§ Input for this task:
- - - - - - -
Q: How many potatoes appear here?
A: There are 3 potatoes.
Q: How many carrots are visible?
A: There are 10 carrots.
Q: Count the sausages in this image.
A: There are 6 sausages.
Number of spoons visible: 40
- - - - - - -
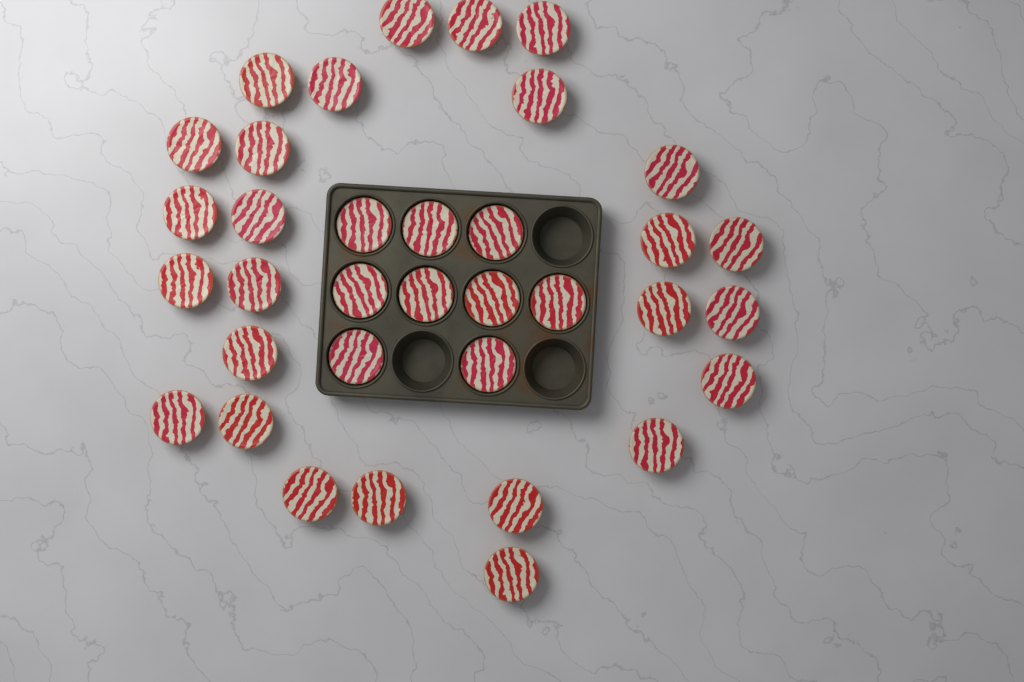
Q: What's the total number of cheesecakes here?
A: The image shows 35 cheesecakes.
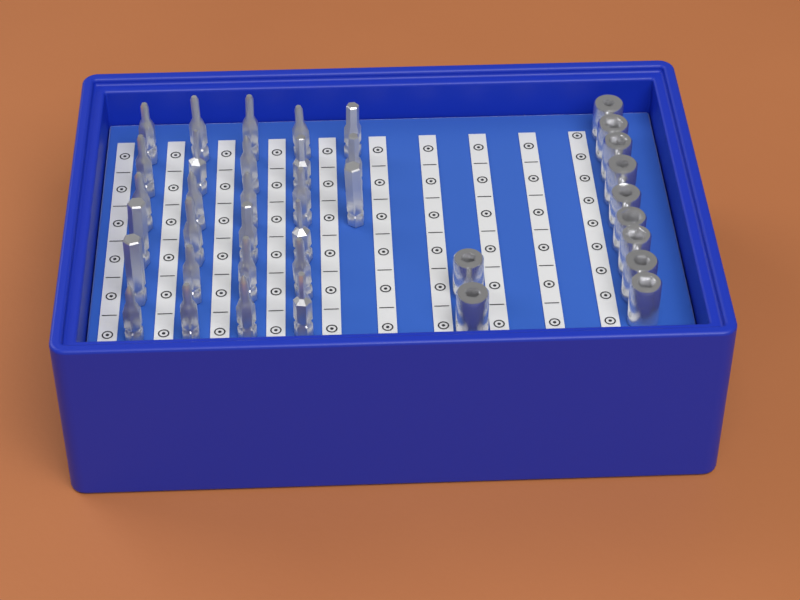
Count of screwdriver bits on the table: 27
- - - - - - -
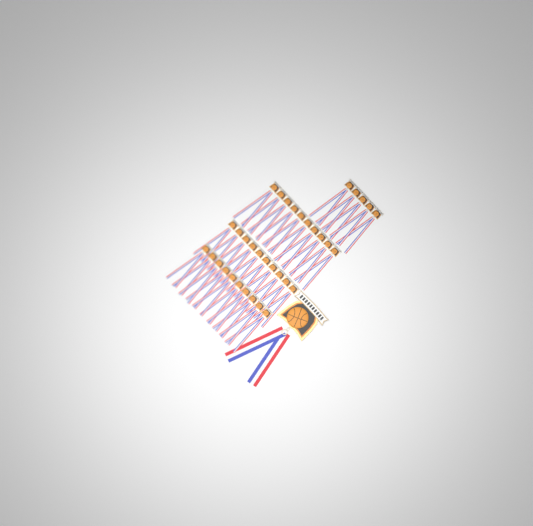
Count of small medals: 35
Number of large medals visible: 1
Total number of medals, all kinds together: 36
- - - - - - -
§ Written request: Retype the lines from the one containing "Count of small medals: 35" through the one containing "Total number of medals, all", both included, without changing anything.

§ Written reply:
Count of small medals: 35
Number of large medals visible: 1
Total number of medals, all kinds together: 36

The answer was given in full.